• [COMPLETE THE FOLLOWING]
(a) Answer these questions from the forum post about pet food poisoning dogs, one answer per line:
(i) How old was the border collie Dave?
(ii) In which county was the farm?
(iii) What caused the thumping sound heard from outside?
(b) What happens next? Continue the forum post about pet food poisoning dogs from its last sentence.

• [PROVIDED PASSAGE]
# # # # # # #

# Is pet food actually POISONING our dogs?



## magicre (Apr 7, 2010)

i got this from an article posted in a UK paper....

the title of the thread is the title of the article:

Is pet food poisoning our dogs? | Mail Online

Rebecca Hosking decided to turn detective when her collie fell ill. What the woman who led Britain's first campaign to ban plastic bags discovered will alarm every animal lover.It was early spring this year and my other half, Tim, and I were down in one of the lower meadows on our Devon farm, coppicing willow while keeping half an eye on our ten-month-old border collie, Dave, as he indulged in his favourite pastime: moth hunting. Not that we knew it then, but that was the last time in months we would all be worry-free.
Half an hour later, as we sat down for tea back at the house, we heard a horrible thumping sound from outside.


The following seconds are still a blur. I don’t remember getting to the kennel, I just recall pulling Dave into the recovery position and putting a blanket under his head. He was convulsing violently,legs wildly paddling, frothing at the mouth.

Dave, we would later discover, was having a grand mal seizure and that thumping sound was his head uncontrollably banging on the kennel floor. It was a sound we would come to dread and one we would sadly hear all too often.

# # # # # # #

• [RECORDS SUPPLIED]
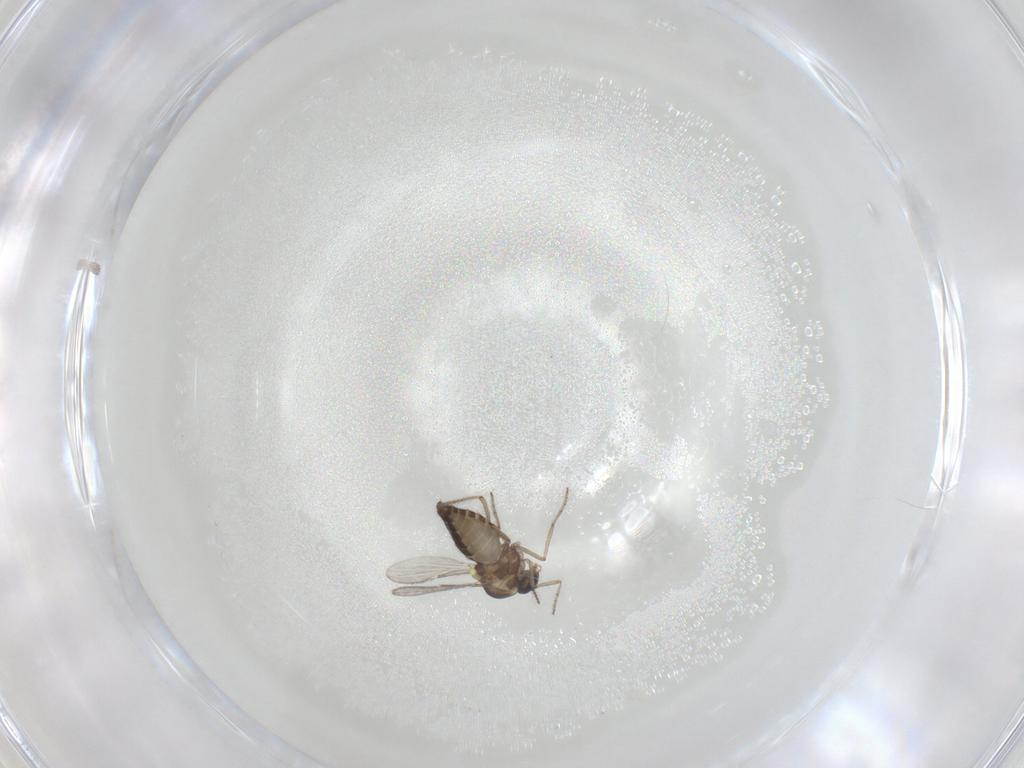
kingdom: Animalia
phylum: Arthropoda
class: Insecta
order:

# # # # # # #

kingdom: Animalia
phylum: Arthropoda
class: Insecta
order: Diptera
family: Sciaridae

# # # # # # #

• [EXERCISE RESPONSES]
(a)
(i) Ten months old.
(ii) Devon.
(iii) Dave's head was banging uncontrollably on the kennel floor during a grand mal seizure.

(b)
The vets told us that dogs can have seizures for many reasons and that there are only so many tests you can run. If, as in Dave’s case, the specific cause cannot be identified, the diagnosis of ‘idiopathic epilepsy’ is made. That translates as: ‘He’s having seizures and we don’t know why.’
Dave was prescribed anti-convulsant medication but the seizures continued. They were particularly severe and we knew that any one could be lethal.

A concerted internet trawl through scientific journals, veterinary publications and pet-owner forums revealed a huge and growing incidence of dogs with diseases of the joints, internal organs, immune system, eyes, ears, skin, teeth and nervous system; not to mention cancers, behavioural disorders and, yes, epilepsy. And, this being the internet, the suggested treatments encompassed everything from fancy pharmaceuticals to collective prayer.
There was one piece of advice, however, that cropped up far too often to ignore – ‘get your dog off commercial pet food’.

At the time we were feeding Dave what we thought was a high-quality dried food or ‘kibble’. According to the description on the side of the packaging, it was ‘rich in meat’ with ‘wholesome ingredients’ and ‘100 per cent complete and balanced’. 

But the ‘ingredients’ section on most petfood packaging is notoriously vague and misleading. Manufacturers don’t really want you to know what’s in there. After some serious delving, I could understand why.

In all probability we had been feeding Dave the waste by-products of industrial grain processing, vegetable pulp (and possibly woodchip), a grounddown mix of non-nutritious animal parts, along with used fats and oils, possibly from restaurant fryers and industrial food-processing units. This mixture is preserved with powerful antioxidants banned in the UK for human consumption and linked to liver and kidney damage, stomach tumours and cancer. 

The vets I talked to agreed that a diet of processed food was linked to many chronic ailments and degenerative conditions
Like so many pet owners, I just didn’t think to question my dog’s food until something went wrong. But when I did, I stumbled upon a battlefield, with commercial petfood manufacturers on one side and those who advocate a more natural diet for pets on the other.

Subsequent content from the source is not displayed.